╭─ Extracted material

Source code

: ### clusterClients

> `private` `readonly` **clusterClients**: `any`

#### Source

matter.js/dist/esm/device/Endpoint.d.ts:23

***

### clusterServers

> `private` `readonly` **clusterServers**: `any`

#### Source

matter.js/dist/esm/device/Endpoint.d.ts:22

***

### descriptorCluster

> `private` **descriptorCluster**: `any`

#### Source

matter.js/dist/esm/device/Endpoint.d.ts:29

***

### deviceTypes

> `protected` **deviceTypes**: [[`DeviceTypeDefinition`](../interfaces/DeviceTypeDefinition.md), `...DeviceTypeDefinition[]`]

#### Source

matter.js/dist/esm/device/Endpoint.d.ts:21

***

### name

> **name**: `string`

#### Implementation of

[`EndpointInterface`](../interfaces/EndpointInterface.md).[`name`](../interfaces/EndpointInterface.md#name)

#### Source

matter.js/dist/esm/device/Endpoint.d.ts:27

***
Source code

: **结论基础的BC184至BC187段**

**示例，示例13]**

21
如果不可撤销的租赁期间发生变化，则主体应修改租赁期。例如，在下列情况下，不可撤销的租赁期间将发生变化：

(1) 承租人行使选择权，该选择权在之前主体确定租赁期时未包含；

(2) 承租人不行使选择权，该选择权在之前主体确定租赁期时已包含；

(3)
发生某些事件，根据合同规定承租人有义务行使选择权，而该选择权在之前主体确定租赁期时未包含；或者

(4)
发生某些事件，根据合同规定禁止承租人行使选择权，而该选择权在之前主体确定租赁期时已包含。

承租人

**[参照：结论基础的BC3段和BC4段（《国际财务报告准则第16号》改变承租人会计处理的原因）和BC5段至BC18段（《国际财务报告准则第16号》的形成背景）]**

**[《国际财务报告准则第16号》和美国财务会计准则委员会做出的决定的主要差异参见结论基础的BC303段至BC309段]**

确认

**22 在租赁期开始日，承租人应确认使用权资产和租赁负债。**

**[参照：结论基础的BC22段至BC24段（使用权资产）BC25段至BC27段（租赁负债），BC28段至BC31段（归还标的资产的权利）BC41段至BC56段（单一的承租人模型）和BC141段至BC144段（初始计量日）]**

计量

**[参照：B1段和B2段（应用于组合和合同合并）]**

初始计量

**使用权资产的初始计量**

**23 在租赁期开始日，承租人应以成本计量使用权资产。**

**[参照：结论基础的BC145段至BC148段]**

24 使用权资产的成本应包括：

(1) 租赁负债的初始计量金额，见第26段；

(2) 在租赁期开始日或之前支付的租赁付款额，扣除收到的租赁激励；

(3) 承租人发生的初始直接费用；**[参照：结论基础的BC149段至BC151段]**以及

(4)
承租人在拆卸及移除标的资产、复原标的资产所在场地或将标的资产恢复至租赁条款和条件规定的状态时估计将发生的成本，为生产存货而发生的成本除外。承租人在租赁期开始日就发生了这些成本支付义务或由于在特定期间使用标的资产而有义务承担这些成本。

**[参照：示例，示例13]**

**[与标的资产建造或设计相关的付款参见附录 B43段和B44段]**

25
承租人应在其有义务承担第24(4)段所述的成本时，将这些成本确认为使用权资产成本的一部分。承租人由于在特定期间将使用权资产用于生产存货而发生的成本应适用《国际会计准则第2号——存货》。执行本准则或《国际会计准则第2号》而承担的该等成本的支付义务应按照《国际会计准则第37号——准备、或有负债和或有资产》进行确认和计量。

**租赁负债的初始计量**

╰─

__What is needed__: Reproduce all of the data above line for line, without changing a single character or any of the formatting.

__Answer space__:
Source code

: ### clusterClients

> `private` `readonly` **clusterClients**: `any`

#### Source

matter.js/dist/esm/device/Endpoint.d.ts:23

***

### clusterServers

> `private` `readonly` **clusterServers**: `any`

#### Source

matter.js/dist/esm/device/Endpoint.d.ts:22

***

### descriptorCluster

> `private` **descriptorCluster**: `any`

#### Source

matter.js/dist/esm/device/Endpoint.d.ts:29

***

### deviceTypes

> `protected` **deviceTypes**: [[`DeviceTypeDefinition`](../interfaces/DeviceTypeDefinition.md), `...DeviceTypeDefinition[]`]

#### Source

matter.js/dist/esm/device/Endpoint.d.ts:21

***

### name

> **name**: `string`

#### Implementation of

[`EndpointInterface`](../interfaces/EndpointInterface.md).[`name`](../interfaces/EndpointInterface.md#name)

#### Source

matter.js/dist/esm/device/Endpoint.d.ts:27

***
Source code

: **结论基础的BC184至BC187段**

**示例，示例13]**

21
如果不可撤销的租赁期间发生变化，则主体应修改租赁期。例如，在下列情况下，不可撤销的租赁期间将发生变化：

(1) 承租人行使选择权，该选择权在之前主体确定租赁期时未包含；

(2) 承租人不行使选择权，该选择权在之前主体确定租赁期时已包含；

(3)
发生某些事件，根据合同规定承租人有义务行使选择权，而该选择权在之前主体确定租赁期时未包含；或者

(4)
发生某些事件，根据合同规定禁止承租人行使选择权，而该选择权在之前主体确定租赁期时已包含。

承租人

**[参照：结论基础的BC3段和BC4段（《国际财务报告准则第16号》改变承租人会计处理的原因）和BC5段至BC18段（《国际财务报告准则第16号》的形成背景）]**

**[《国际财务报告准则第16号》和美国财务会计准则委员会做出的决定的主要差异参见结论基础的BC303段至BC309段]**

确认

**22 在租赁期开始日，承租人应确认使用权资产和租赁负债。**

**[参照：结论基础的BC22段至BC24段（使用权资产）BC25段至BC27段（租赁负债），BC28段至BC31段（归还标的资产的权利）BC41段至BC56段（单一的承租人模型）和BC141段至BC144段（初始计量日）]**

计量

**[参照：B1段和B2段（应用于组合和合同合并）]**

初始计量

**使用权资产的初始计量**

**23 在租赁期开始日，承租人应以成本计量使用权资产。**

**[参照：结论基础的BC145段至BC148段]**

24 使用权资产的成本应包括：

(1) 租赁负债的初始计量金额，见第26段；

(2) 在租赁期开始日或之前支付的租赁付款额，扣除收到的租赁激励；

(3) 承租人发生的初始直接费用；**[参照：结论基础的BC149段至BC151段]**以及

(4)
承租人在拆卸及移除标的资产、复原标的资产所在场地或将标的资产恢复至租赁条款和条件规定的状态时估计将发生的成本，为生产存货而发生的成本除外。承租人在租赁期开始日就发生了这些成本支付义务或由于在特定期间使用标的资产而有义务承担这些成本。

**[参照：示例，示例13]**

**[与标的资产建造或设计相关的付款参见附录 B43段和B44段]**

25
承租人应在其有义务承担第24(4)段所述的成本时，将这些成本确认为使用权资产成本的一部分。承租人由于在特定期间将使用权资产用于生产存货而发生的成本应适用《国际会计准则第2号——存货》。执行本准则或《国际会计准则第2号》而承担的该等成本的支付义务应按照《国际会计准则第37号——准备、或有负债和或有资产》进行确认和计量。

**租赁负债的初始计量**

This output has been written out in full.